Pull every line of text from the records below, copying each one character for character, and leave the pictures out.

___

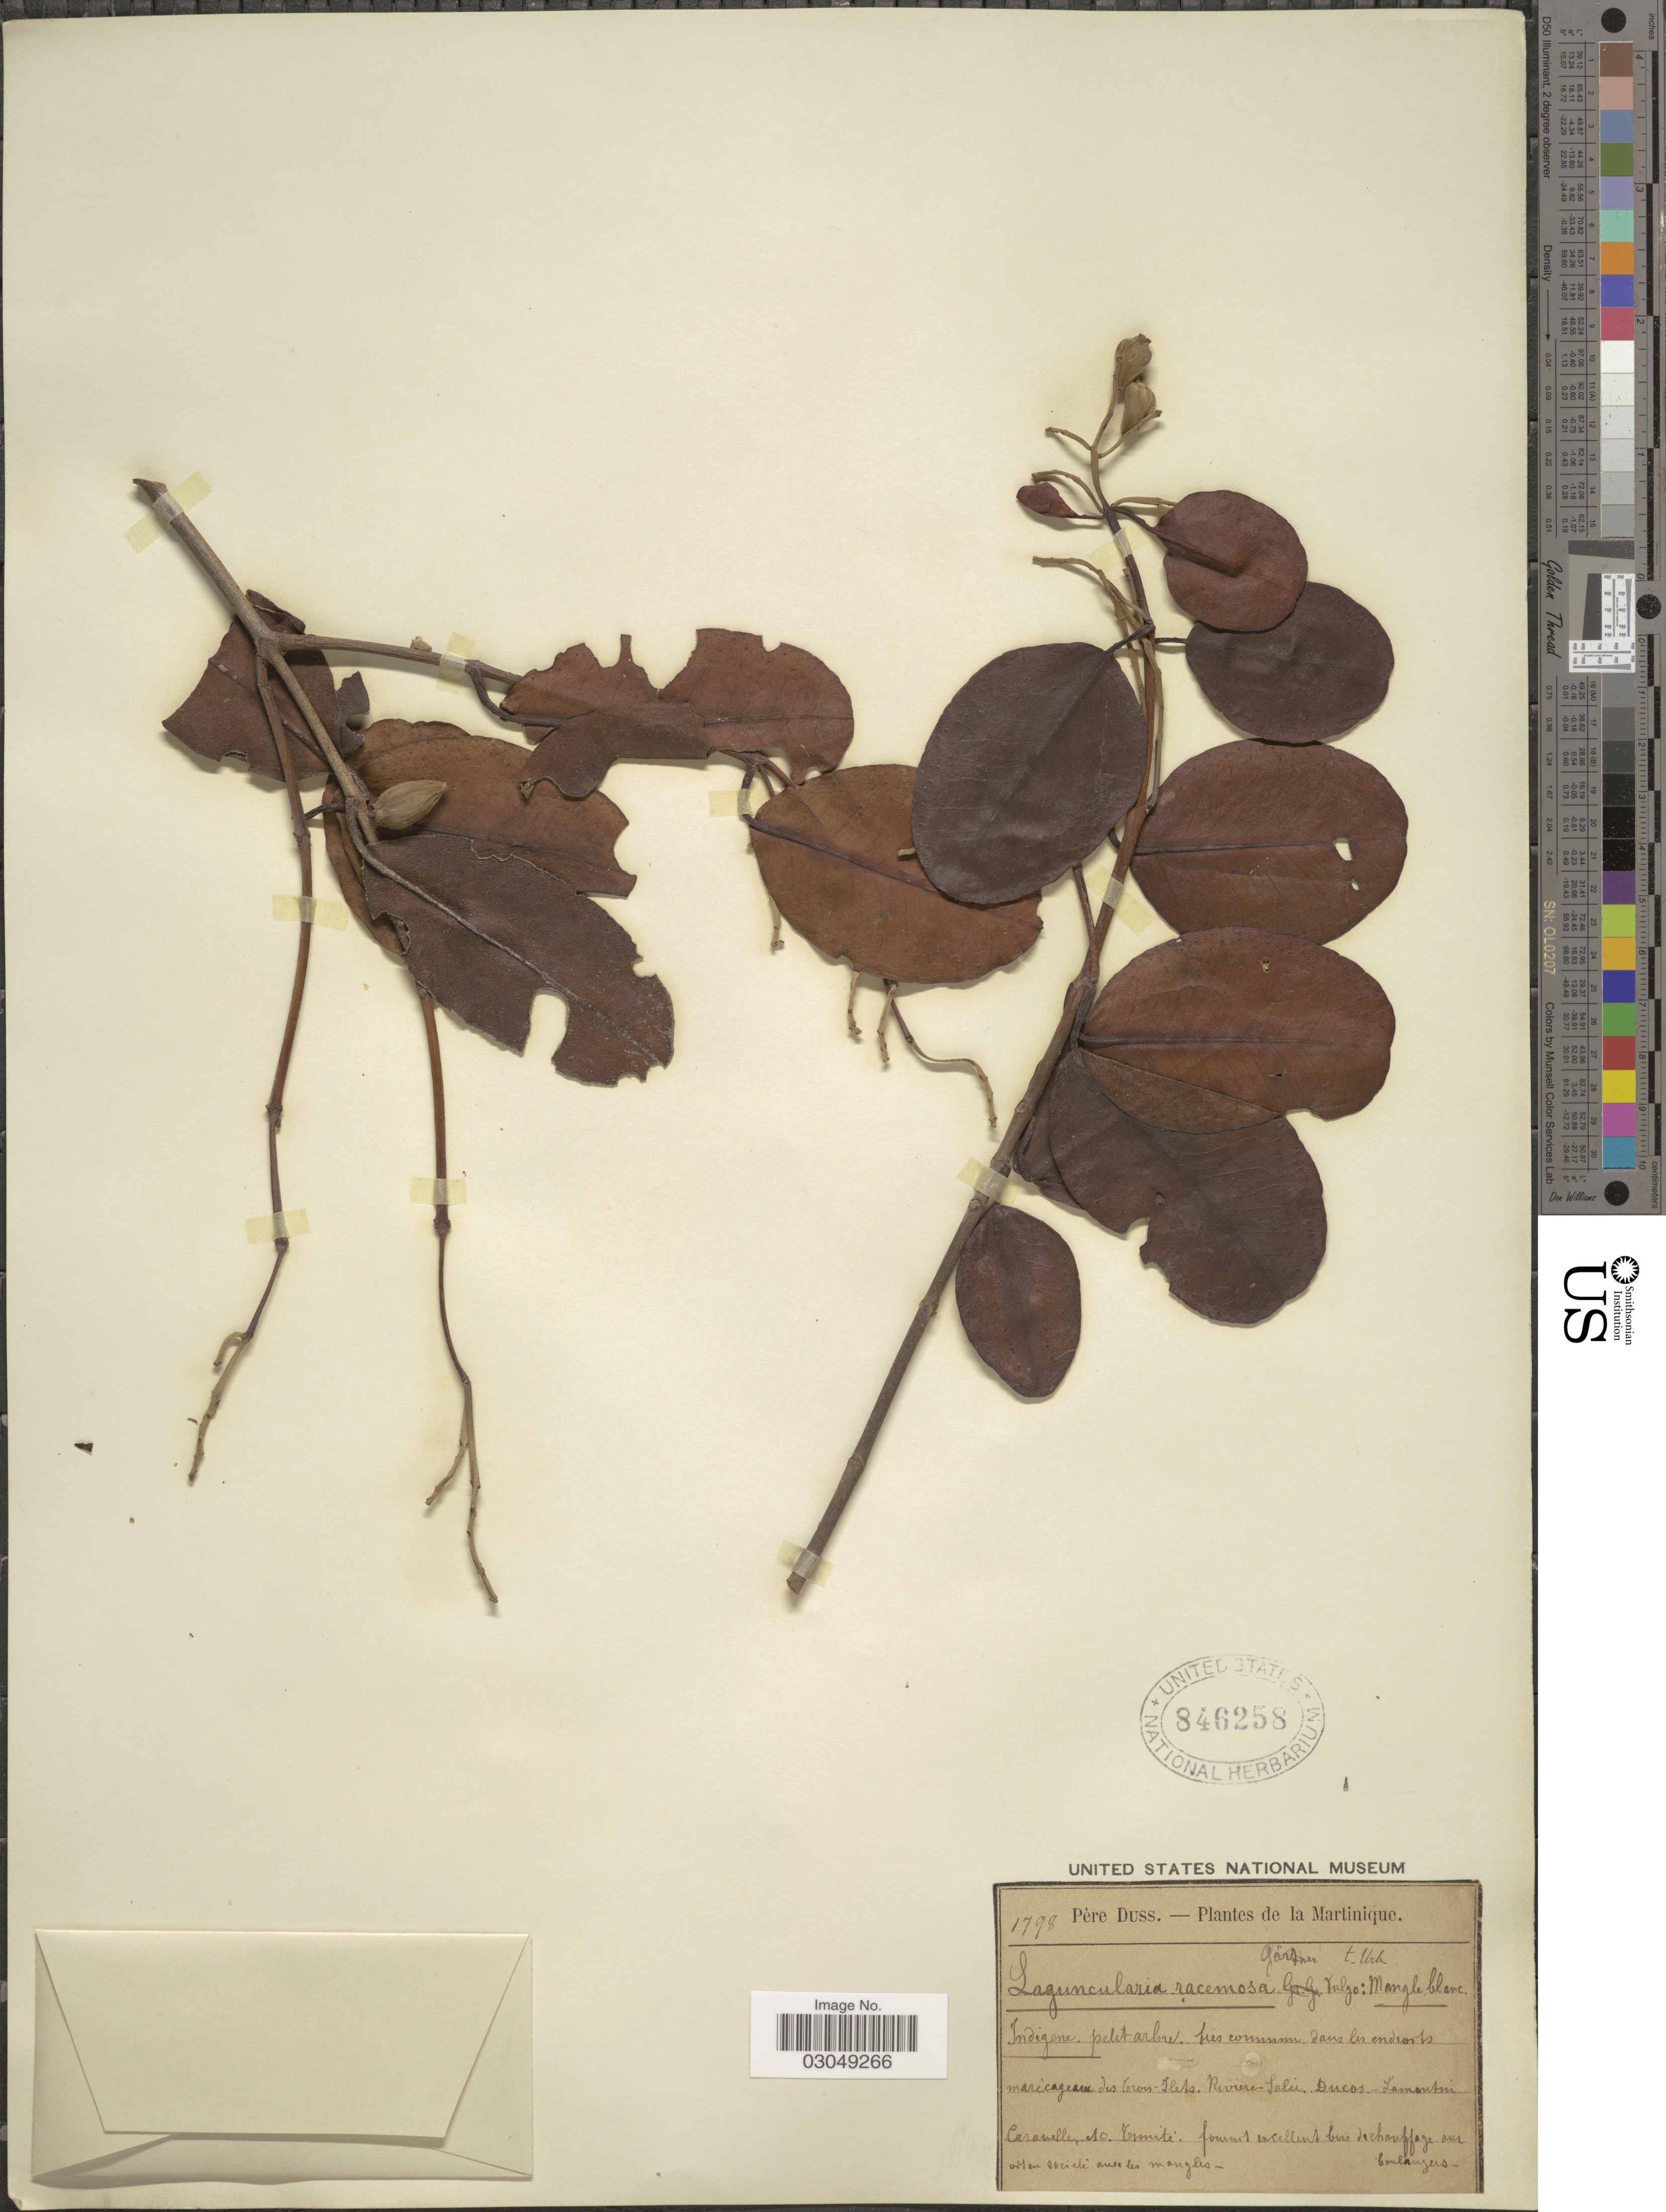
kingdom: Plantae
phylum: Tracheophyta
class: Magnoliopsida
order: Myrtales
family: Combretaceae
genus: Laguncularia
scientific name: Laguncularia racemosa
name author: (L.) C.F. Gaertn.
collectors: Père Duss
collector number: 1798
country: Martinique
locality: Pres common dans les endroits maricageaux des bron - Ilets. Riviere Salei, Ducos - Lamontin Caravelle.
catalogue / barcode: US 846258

___

**Problem solution**.
kingdom: Plantae
phylum: Tracheophyta
class: Magnoliopsida
order: Myrtales
family: Combretaceae
genus: Laguncularia
scientific name: Laguncularia racemosa
name author: (L.) C.F. Gaertn.
collectors: Père Duss
collector number: 1798
country: Martinique
locality: Pres common dans les endroits maricageaux des bron - Ilets. Riviere Salei, Ducos - Lamontin Caravelle.
catalogue / barcode: US 846258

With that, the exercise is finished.